_WORK TASK_
Write out the records below exactly as they appear, skipping each picture.
++++ INPUT MATERIAL
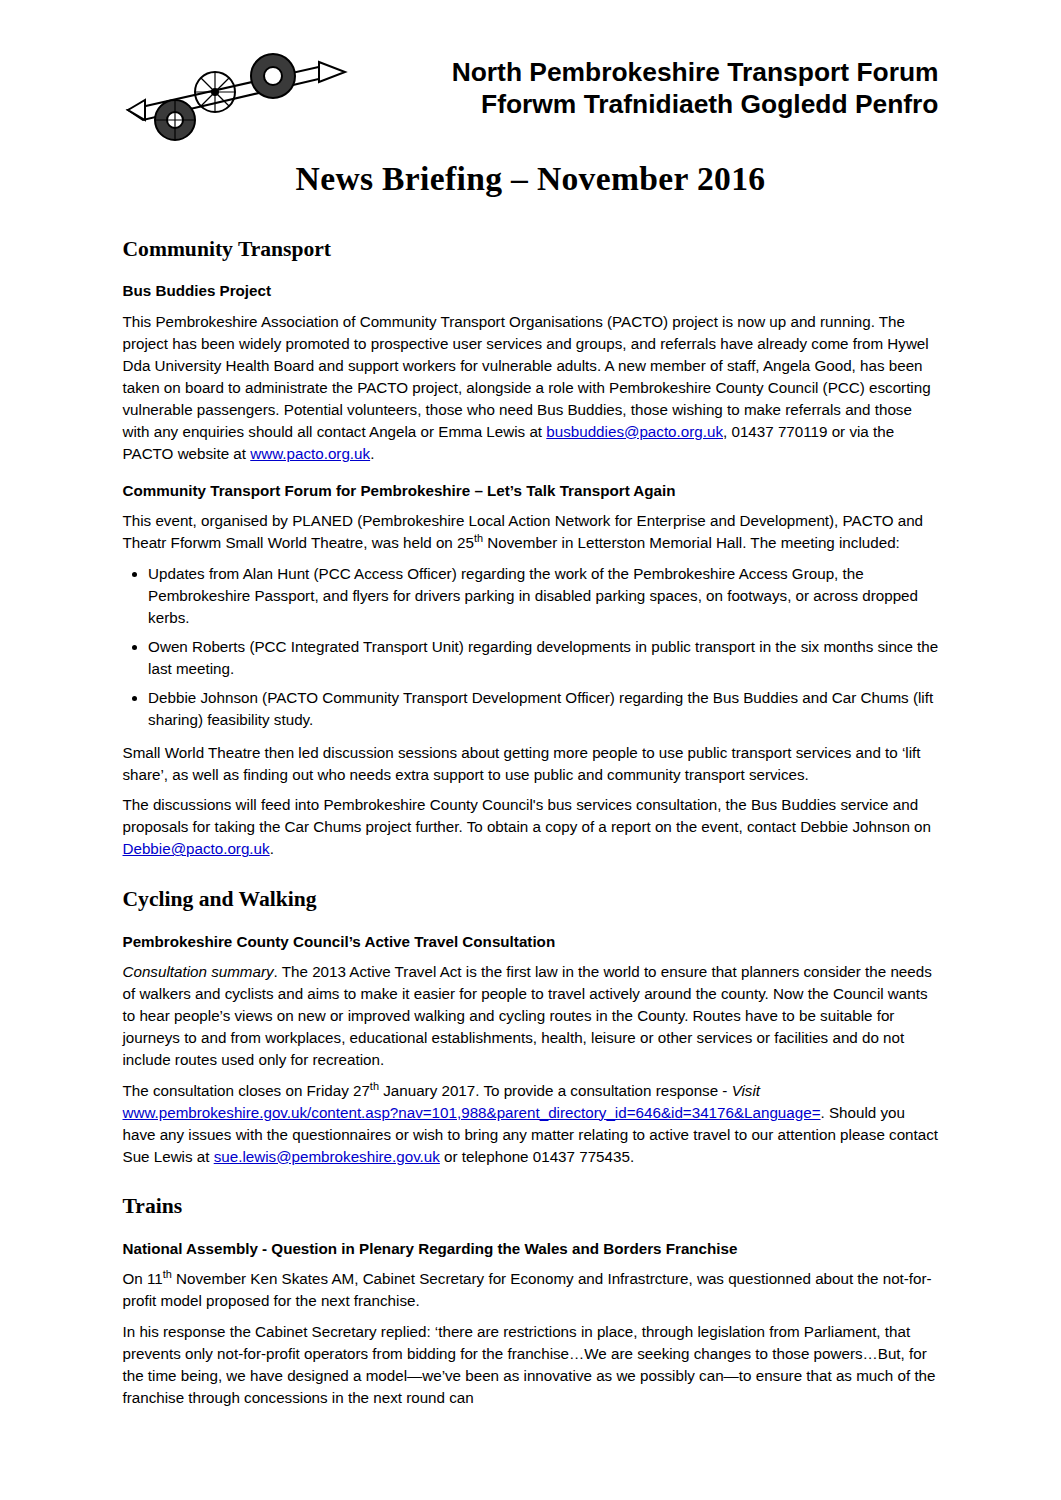North Pembrokeshire Transport Forum
Fforwm Trafnidiaeth Gogledd Penfro
News Briefing – November 2016
Community Transport
Bus Buddies Project
This Pembrokeshire Association of Community Transport Organisations (PACTO) project is now up and running. The project has been widely promoted to prospective user services and groups, and referrals have already come from Hywel Dda University Health Board and support workers for vulnerable adults. A new member of staff, Angela Good, has been taken on board to administrate the PACTO project, alongside a role with Pembrokeshire County Council (PCC) escorting vulnerable passengers. Potential volunteers, those who need Bus Buddies, those wishing to make referrals and those with any enquiries should all contact Angela or Emma Lewis at busbuddies@pacto.org.uk, 01437 770119 or via the PACTO website at www.pacto.org.uk.
Community Transport Forum for Pembrokeshire – Let’s Talk Transport Again
This event, organised by PLANED (Pembrokeshire Local Action Network for Enterprise and Development), PACTO and Theatr Fforwm Small World Theatre, was held on 25th November in Letterston Memorial Hall. The meeting included:
Updates from Alan Hunt (PCC Access Officer) regarding the work of the Pembrokeshire Access Group, the Pembrokeshire Passport, and flyers for drivers parking in disabled parking spaces, on footways, or across dropped kerbs.
Owen Roberts (PCC Integrated Transport Unit) regarding developments in public transport in the six months since the last meeting.
Debbie Johnson (PACTO Community Transport Development Officer) regarding the Bus Buddies and Car Chums (lift sharing) feasibility study.
Small World Theatre then led discussion sessions about getting more people to use public transport services and to ‘lift share’, as well as finding out who needs extra support to use public and community transport services.
The discussions will feed into Pembrokeshire County Council's bus services consultation, the Bus Buddies service and proposals for taking the Car Chums project further. To obtain a copy of a report on the event, contact Debbie Johnson on Debbie@pacto.org.uk.
Cycling and Walking
Pembrokeshire County Council’s Active Travel Consultation
Consultation summary. The 2013 Active Travel Act is the first law in the world to ensure that planners consider the needs of walkers and cyclists and aims to make it easier for people to travel actively around the county. Now the Council wants to hear people’s views on new or improved walking and cycling routes in the County. Routes have to be suitable for journeys to and from workplaces, educational establishments, health, leisure or other services or facilities and do not include routes used only for recreation.
The consultation closes on Friday 27th January 2017. To provide a consultation response - Visit www.pembrokeshire.gov.uk/content.asp?nav=101,988&parent_directory_id=646&id=34176&Language=. Should you have any issues with the questionnaires or wish to bring any matter relating to active travel to our attention please contact Sue Lewis at sue.lewis@pembrokeshire.gov.uk or telephone 01437 775435.
Trains
National Assembly - Question in Plenary Regarding the Wales and Borders Franchise
On 11th November Ken Skates AM, Cabinet Secretary for Economy and Infrastrcture, was questionned about the not-for-profit model proposed for the next franchise.
In his response the Cabinet Secretary replied: ‘there are restrictions in place, through legislation from Parliament, that prevents only not-for-profit operators from bidding for the franchise…We are seeking changes to those powers…But, for the time being, we have designed a model—we’ve been as innovative as we possibly can—to ensure that as much of the franchise through concessions in the next round can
++++++++
_WRITTEN SOLUTION_
North Pembrokeshire Transport Forum
Fforwm Trafnidiaeth Gogledd Penfro
News Briefing – November 2016
Community Transport
Bus Buddies Project
This Pembrokeshire Association of Community Transport Organisations (PACTO) project is now up and running. The project has been widely promoted to prospective user services and groups, and referrals have already come from Hywel Dda University Health Board and support workers for vulnerable adults. A new member of staff, Angela Good, has been taken on board to administrate the PACTO project, alongside a role with Pembrokeshire County Council (PCC) escorting vulnerable passengers. Potential volunteers, those who need Bus Buddies, those wishing to make referrals and those with any enquiries should all contact Angela or Emma Lewis at busbuddies@pacto.org.uk, 01437 770119 or via the PACTO website at www.pacto.org.uk.
Community Transport Forum for Pembrokeshire – Let’s Talk Transport Again
This event, organised by PLANED (Pembrokeshire Local Action Network for Enterprise and Development), PACTO and Theatr Fforwm Small World Theatre, was held on 25th November in Letterston Memorial Hall. The meeting included:
Updates from Alan Hunt (PCC Access Officer) regarding the work of the Pembrokeshire Access Group, the Pembrokeshire Passport, and flyers for drivers parking in disabled parking spaces, on footways, or across dropped kerbs.
Owen Roberts (PCC Integrated Transport Unit) regarding developments in public transport in the six months since the last meeting.
Debbie Johnson (PACTO Community Transport Development Officer) regarding the Bus Buddies and Car Chums (lift sharing) feasibility study.
Small World Theatre then led discussion sessions about getting more people to use public transport services and to ‘lift share’, as well as finding out who needs extra support to use public and community transport services.
The discussions will feed into Pembrokeshire County Council's bus services consultation, the Bus Buddies service and proposals for taking the Car Chums project further. To obtain a copy of a report on the event, contact Debbie Johnson on Debbie@pacto.org.uk.
Cycling and Walking
Pembrokeshire County Council’s Active Travel Consultation
Consultation summary. The 2013 Active Travel Act is the first law in the world to ensure that planners consider the needs of walkers and cyclists and aims to make it easier for people to travel actively around the county. Now the Council wants to hear people’s views on new or improved walking and cycling routes in the County. Routes have to be suitable for journeys to and from workplaces, educational establishments, health, leisure or other services or facilities and do not include routes used only for recreation.
The consultation closes on Friday 27th January 2017. To provide a consultation response - Visit www.pembrokeshire.gov.uk/content.asp?nav=101,988&parent_directory_id=646&id=34176&Language=. Should you have any issues with the questionnaires or wish to bring any matter relating to active travel to our attention please contact Sue Lewis at sue.lewis@pembrokeshire.gov.uk or telephone 01437 775435.
Trains
National Assembly - Question in Plenary Regarding the Wales and Borders Franchise
On 11th November Ken Skates AM, Cabinet Secretary for Economy and Infrastrcture, was questionned about the not-for-profit model proposed for the next franchise.
In his response the Cabinet Secretary replied: ‘there are restrictions in place, through legislation from Parliament, that prevents only not-for-profit operators from bidding for the franchise…We are seeking changes to those powers…But, for the time being, we have designed a model—we’ve been as innovative as we possibly can—to ensure that as much of the franchise through concessions in the next round can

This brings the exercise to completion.